03

85 21 16
                                    

MÉLODIE

🎶

Alih-alih memainkan pianonya, Kai tengah membaca buku partitur ketika Nami mengunjunginya. Pemuda itu tampak serius, kepalanya mengangguk sesekali menekan tuts piano sampai tak sadar kalau Nami sudah berada di belakangnya, memperhatikan kegiatannya.


Diam-diam Nami mengulas senyum tipis, dengan usil Nami menekan salah satu tuts hingga memecah fokus Kai.

Pemuda itu sontak saja terkejut karena wajah Nami menatapnya lekat, dalam jarak yang terlampau dekat. Gadis yang telah menjadi temannya selama empat belas hari itu kini bersikap lebih bersahabat dan sedikit jahil.

"Tidak memainkan piano?" tanya Nami, terkikik saat Kai buru-buru melepas earphone, memberi jarak diantara wajahnya dan Nami.

"M-mungkin nanti ... aku sedang mengerjakan sesuatu. Bagaimana harimu?" Kai mengusap tengkuknya canggung, ekspresi wajahnya yang sedikit malu-malu membuat Nami terkikik geli.

Satu hal yang paling Nami sukai dari Kai adalah, pemuda itu selalu tahu ia akan datang. Oleh sebab itu, sejak pertemuan pertama, Kai selalu menyiapkan kursi lain di sisinya, jadi saat Nami singgah, gadis itu langsung menempatinya.

Meski kali ini Kai tidak memainkan piano, Nami tidak keberatan. Berada bersama Kai dalam keadaan apapun bukan hal buruk. Ia bahkan menikmati waktu bersama Kai, entah dalam ruang musik atau tidak sekalipun.

"Sepertinya cukup buruk. Tapi sejak datang kesini mood-ku langsung membaik!"

Nami bicara jujur. Pagi tadi ia langsung pergi ke sekolah tanpa sarapan sampai kelaparan di kelas. Tugas yang diberikan juga cukup banyak, meski demikian Nami tidak ingin terlambat mengumpulkan tugas. Jadi gadis itu memilih mengerjakannya dan melewatkan makan siang. Terlebih ini adalah hari ketiga Nami kedatangan tamu, emosinya kacau dan rasanya Nami ingin menangis.

Ini bukan pertama kalinya Nami mendapat kesialan kecil yang mengusik emosi dan pikirannya.
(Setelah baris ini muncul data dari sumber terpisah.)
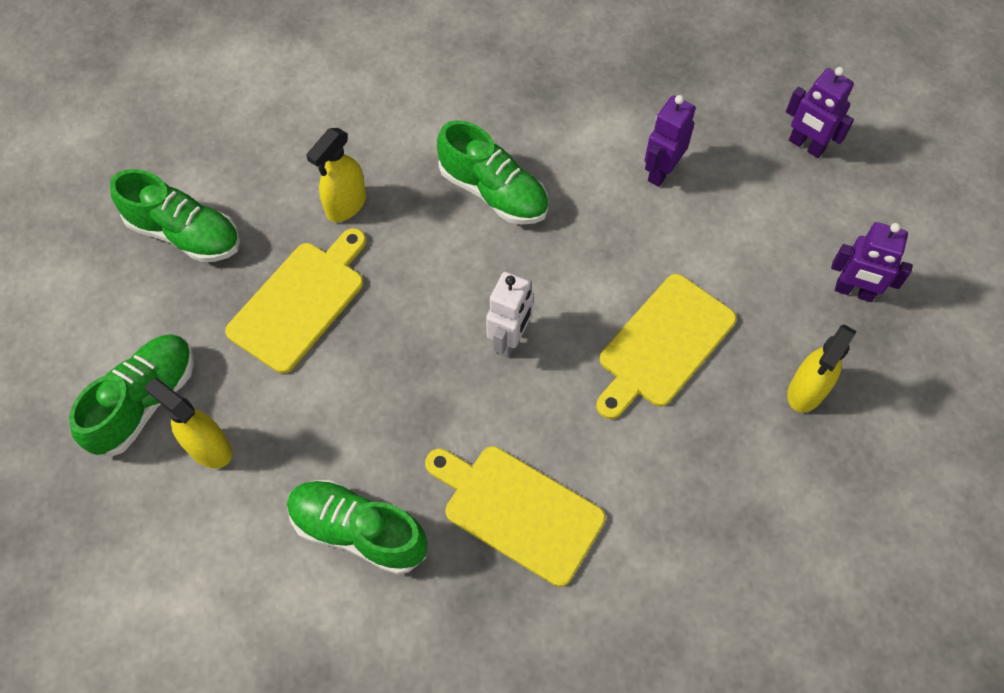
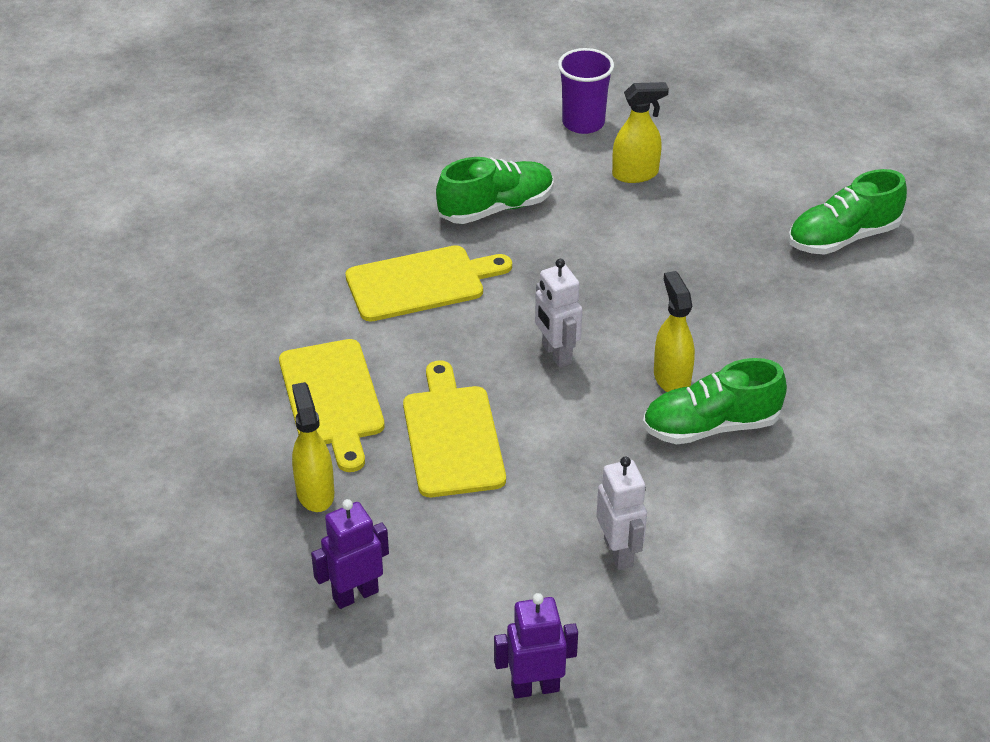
camera: 130 degrees right, 20 degrees down
green shoe [69,334,194,456] -> none
yellow cutting board [225,228,366,374] -> yellow cutting board moved to [279,339,385,472]
yellow spray bottle [306,128,366,222] -> yellow spray bottle moved to [654,271,695,392]
purple robot [645,95,696,187] -> white robot [596,457,647,570]
none -> purple cup [558,48,614,134]

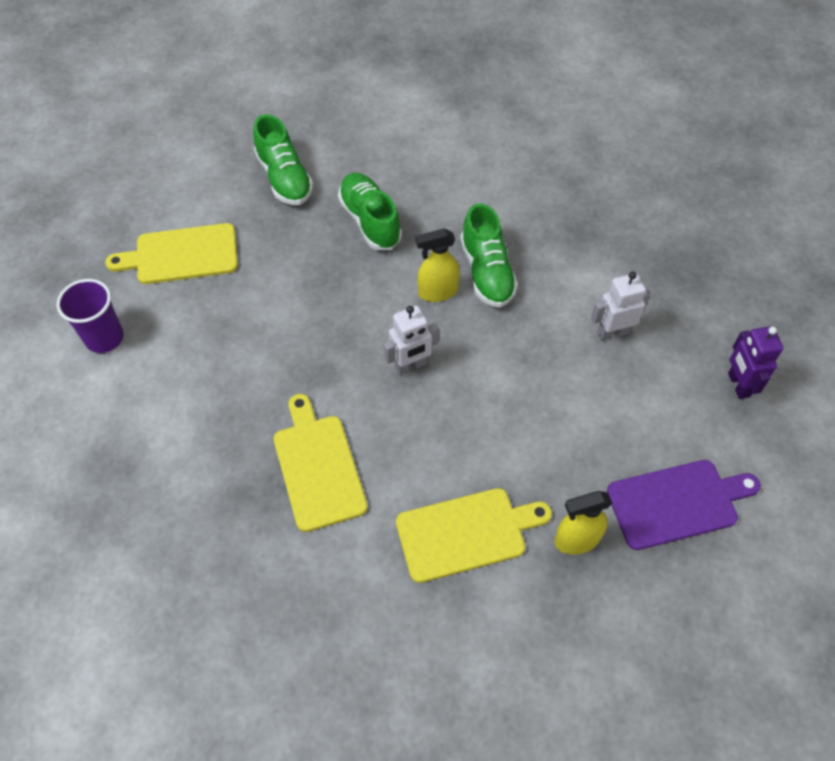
camera: 90 degrees left, 15 degrees up
purple robot [311,499,389,609] -> purple cutting board [607,460,761,550]
yellow cutting board [403,361,506,497] -> yellow cutting board moved to [105,223,238,284]
green shoe [436,157,554,224] -> green shoe moved to [338,173,402,250]
yellow spray bottle [612,82,669,183] -> none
Namun setiap kali ia melihat presensi di dalam sana, entah mengapa Nami merasa emosinya perlahan membaik.

Kai menyodorkan salah satu earphonenya pada Nami, menyetel musik klasik dari youtube. Selama menjumpai pemuda itu, Nami juga mendapat kelas musik tambahan. Kai kerap menjelaskan lantunan musik yang ia mainkan, berbagai makna di dalamnya dan juga fakta fakta sang komponis. Selain mendengarkan ocehannya, mendengar bagaimana cara pemuda itu bicara, ekspresi wajahnya, gestur kedua tangannya, Nami merasa senang.

Melodi klasik dan sang pianis membuat senyum tak luput dari wajahnya. Untuk beberapa alasan, sosok Hueningkai mampu membuatnya terlepas dari hari yang melelahkan.

"Jadi begitulah ceritanya bagaimana aku bisa membeli banyak plushie dari kartu kredit Lea. Nah bagaimana denganmu? Sepertinya aku terlalu sering menceritakan banyak hal tentangku, ayo ceritakan juga tentangmu! Aku ingin—mendengarnya!" Kai nyaris saja keceplosan jika saja tidak segera menemukan kata lain yang tepat. Jantungnya berdegup sementara Nami terkekeh melihat ekspresinya.

"Tentangku? Hmm, apa ya? Sepertinya tidak jauh berbeda seperti yang dikatakan orang-orang. Ambisius dan tidak menyenangkan. Kalau keluarga, sepertinya tidak semenarik keluargamu. Aku punya satu adik perempuan tapi ia tidak seperti Hiye. Namhee yang populer terlalu cuek dan sulit di dekati, dia anak yang pilih pilih teman. Lalu aku punya Ayah yang tidak menyenangkan, dan Mama yang dingin." Senyuman kecut itu membuat Kai menatapnya agak lama. Kala menyebutkan kata 'mama', Kai menyadari ada sepercik kebencian dari cara bicara dan raut wajah Nami.